OPINION:
When a blue jurisdiction (state or local) obsesses about what kind of appliances you have, they have pretty much raised the white flag on their day job. They can’t or won’t address crime, education, homelessness etc., so they make decisions about whether you can have gas stoves or gas water heaters in your home — decisions that rightly belong to homebuyers, home builders and homeowners.
Whether it is to distract, to satisfy their urge to make decisions for others or to virtue signal, it is an acknowledgment that they have failed.
It brings us directly to the question of who should make decisions about your new house and what kinds of appliances are in it. What authority does the government have to restrict personal choice in this arena?
Recently, state and local governments have used their police power to impose restrictions for the public good, like mask mandates. As recognized in Jacobson v. Massachusetts, “there are manifold restraints to which every person is necessarily subject for the common good.” While the “common good” is left undefined, it is most often centered around public safety, public health, morality, peace and quiet, law and order.
However, some states — like California and Massachusetts — have expanded the reach of police powers to things as different as aesthetics for telecom installations or betting on greyhound races. So, it is not a surprise that these states (and their local jurisdictions) are trying to use police powers to achieve climate change goals.
The tip of this particular spear is local bans on natural gas appliances. Where states or cities can’t lawfully ban natural gas connections, they cleverly (and often out of the public purview) alter the building codes to prohibit the service of natural gas.
In short, these municipalities — like Berkeley, California — are taking the ability of their citizens to choose what appliances they can have in their homes and businesses.
Like other municipalities enmeshed in this misguided effort, Berkeley sought to pass its own legislation because the federal government was not moving fast enough. Recognizing that they could not ban gas appliances without running afoul of federal and California state law, the city simply banned the gas piping needed for the appliances. While an interesting legal end run, it abuses the locality’s police powers.

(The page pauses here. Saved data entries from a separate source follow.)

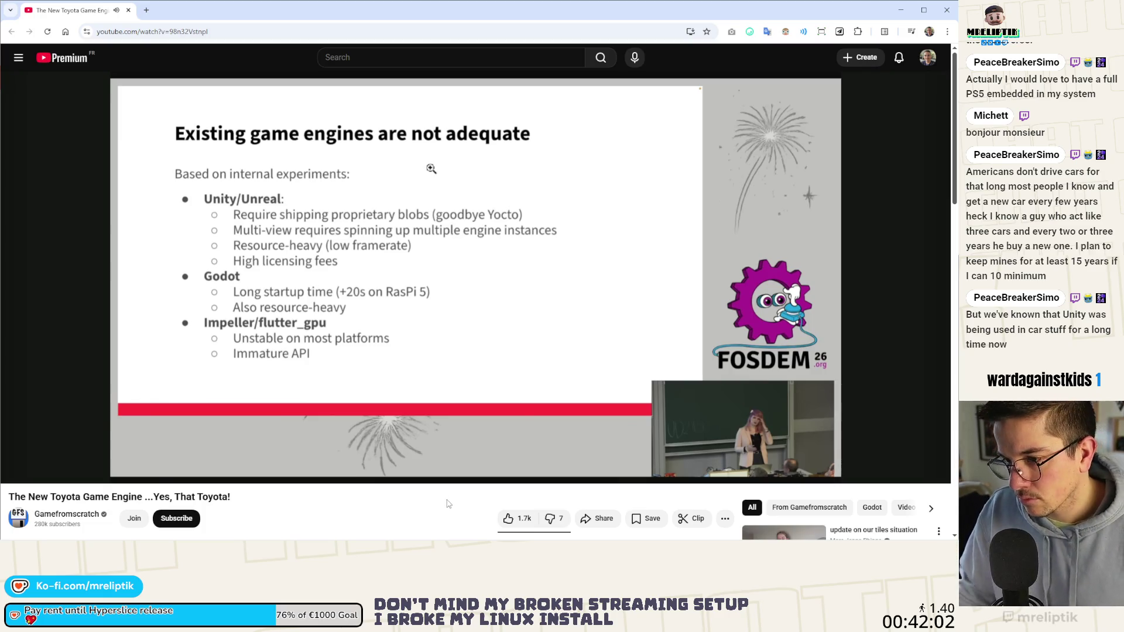
Seek past 3:47 through the Technology, Console-grade 3D Rendering, Physics and Creative workflows slides.
{"action": "left_click", "coordinate": [360, 436]}
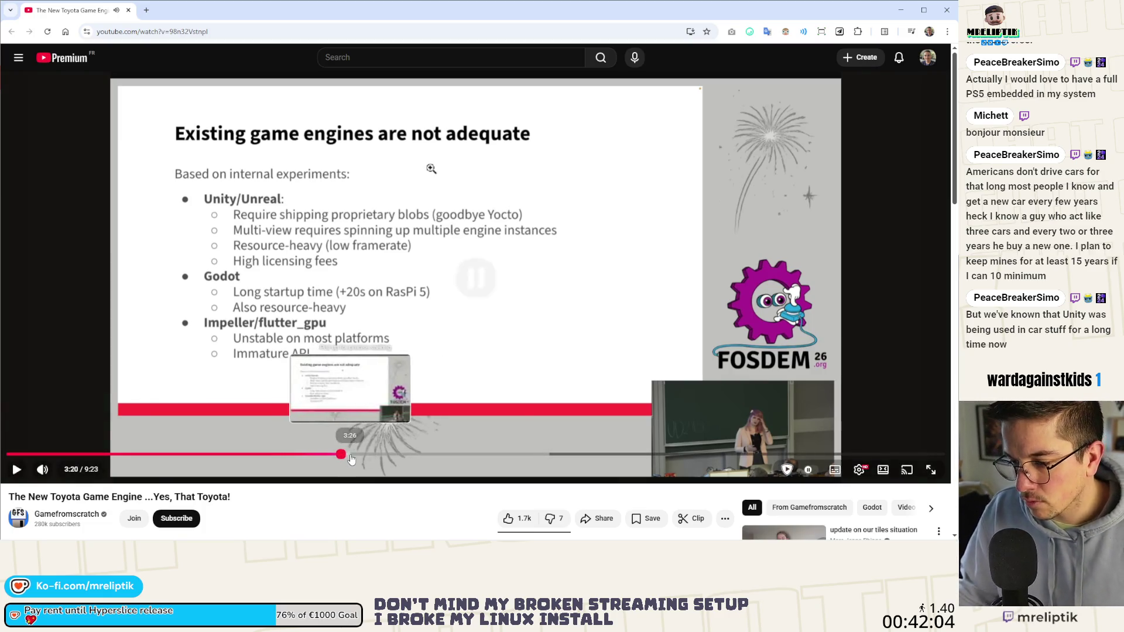
{"action": "left_click_drag", "start_coordinate": [358, 458], "coordinate": [386, 457]}
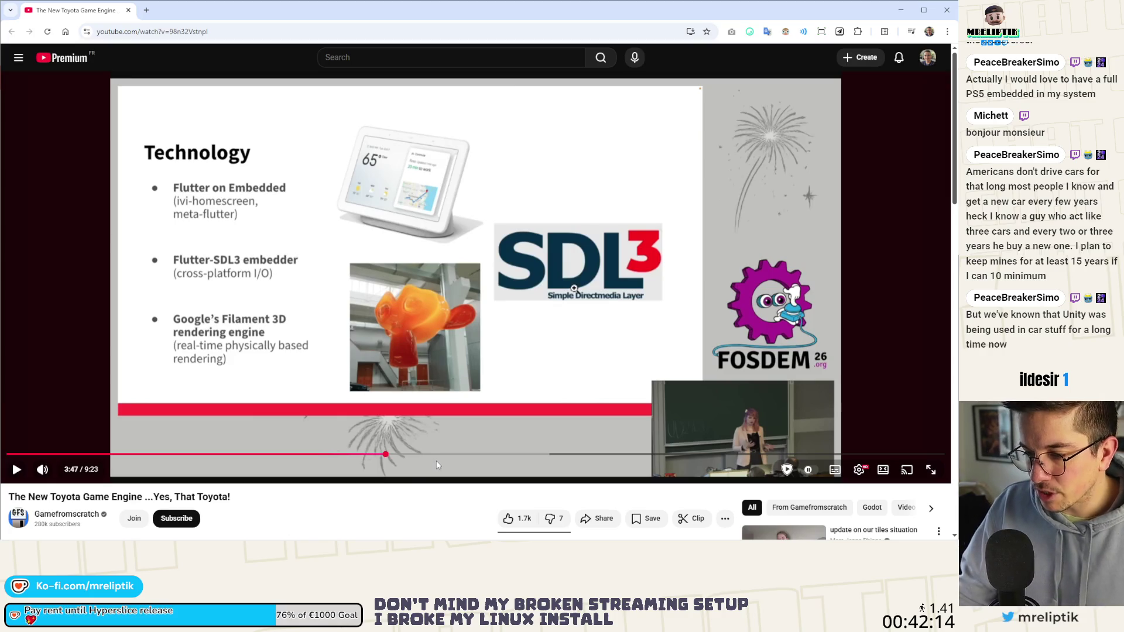
{"action": "left_click_drag", "start_coordinate": [407, 455], "coordinate": [434, 455]}
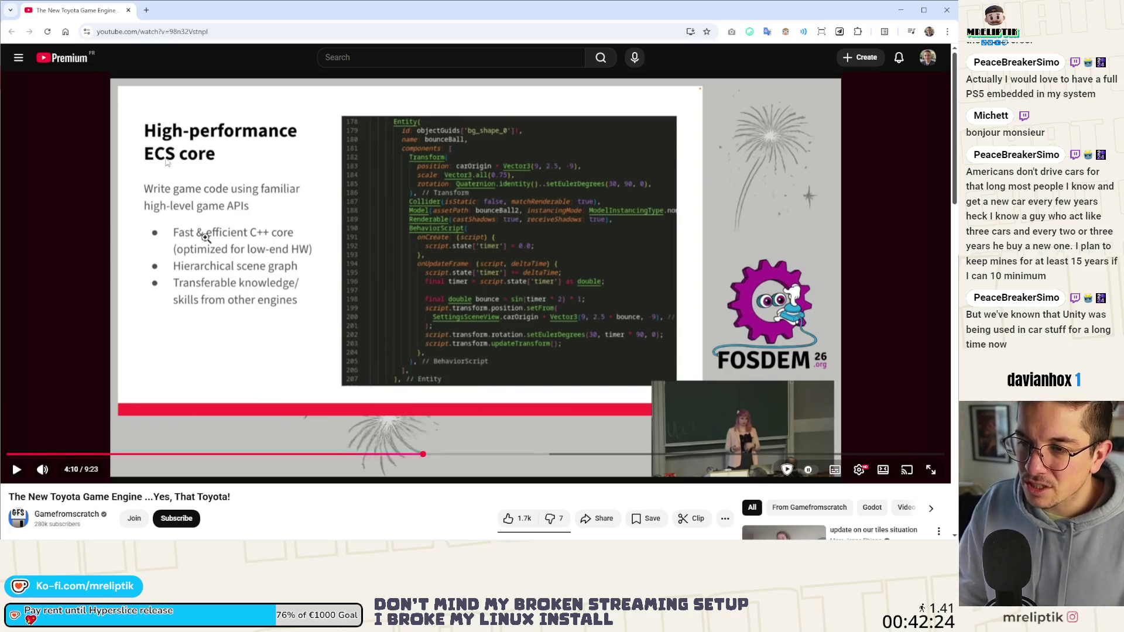
{"action": "left_click", "coordinate": [448, 456]}
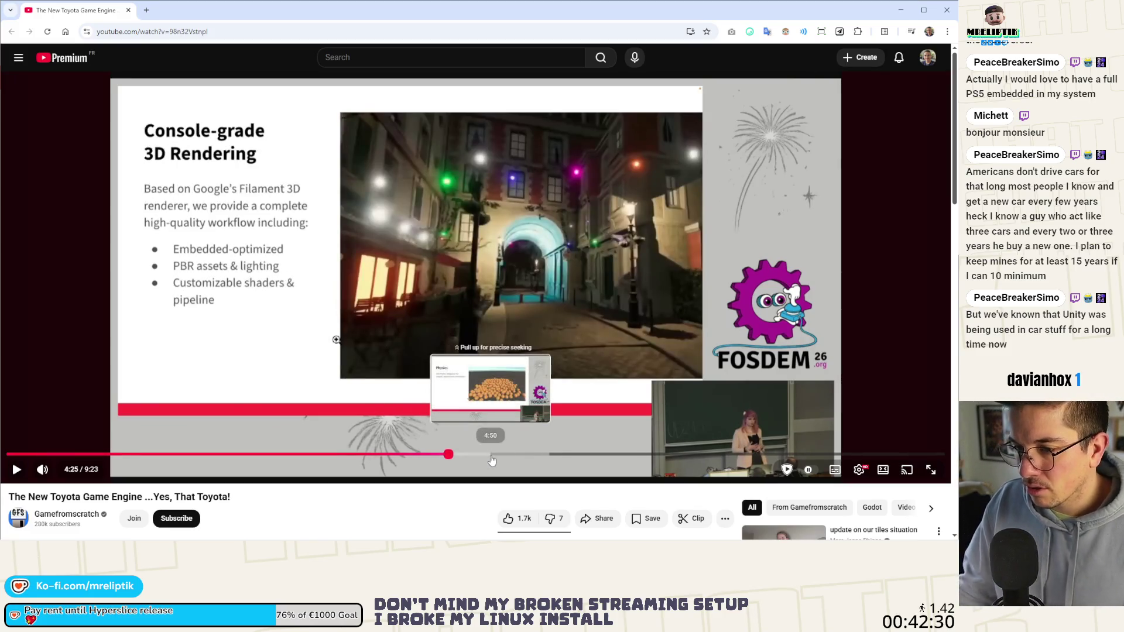
{"action": "left_click", "coordinate": [489, 455]}
{"action": "left_click", "coordinate": [516, 456]}
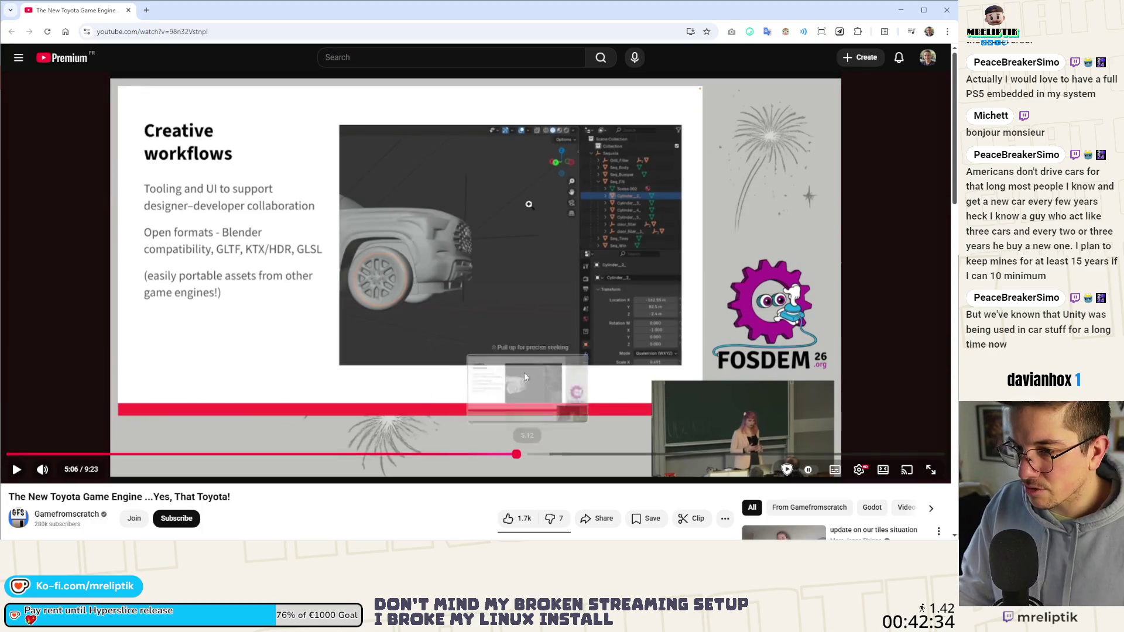
{"action": "left_click", "coordinate": [525, 367]}
{"action": "left_click", "coordinate": [526, 366]}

Congress has wisely chosen not to pursue Team Biden’s aggressive climate change agenda. You’ll be shocked to learn that hasn’t slowed the bureaucracy at all. Last July, Energy Secretary Jennifer Granholm urged “state and local officials to step up” because they “are the only ones who can adopt and implement smart and ambitious building codes.”
Federal bureaucrats are active participants in debunked scare tactics regarding indoor air quality and supposed linkages between your gas stove and global climate change.
When governments are reduced to making decisions about appliances that you can have in your home, when they show complete disregard for the energy bills people pay (natural gas is much cheaper than alternatives), and when the federal bureaucracy is in on the game, you have to think it is just a matter of time before they meet resistance from consumers and voters.
The questions remain. Why are local and state governments dictating what appliances citizens can buy? Why can’t we make those decisions for ourselves? At what point do citizens decide that enough is enough?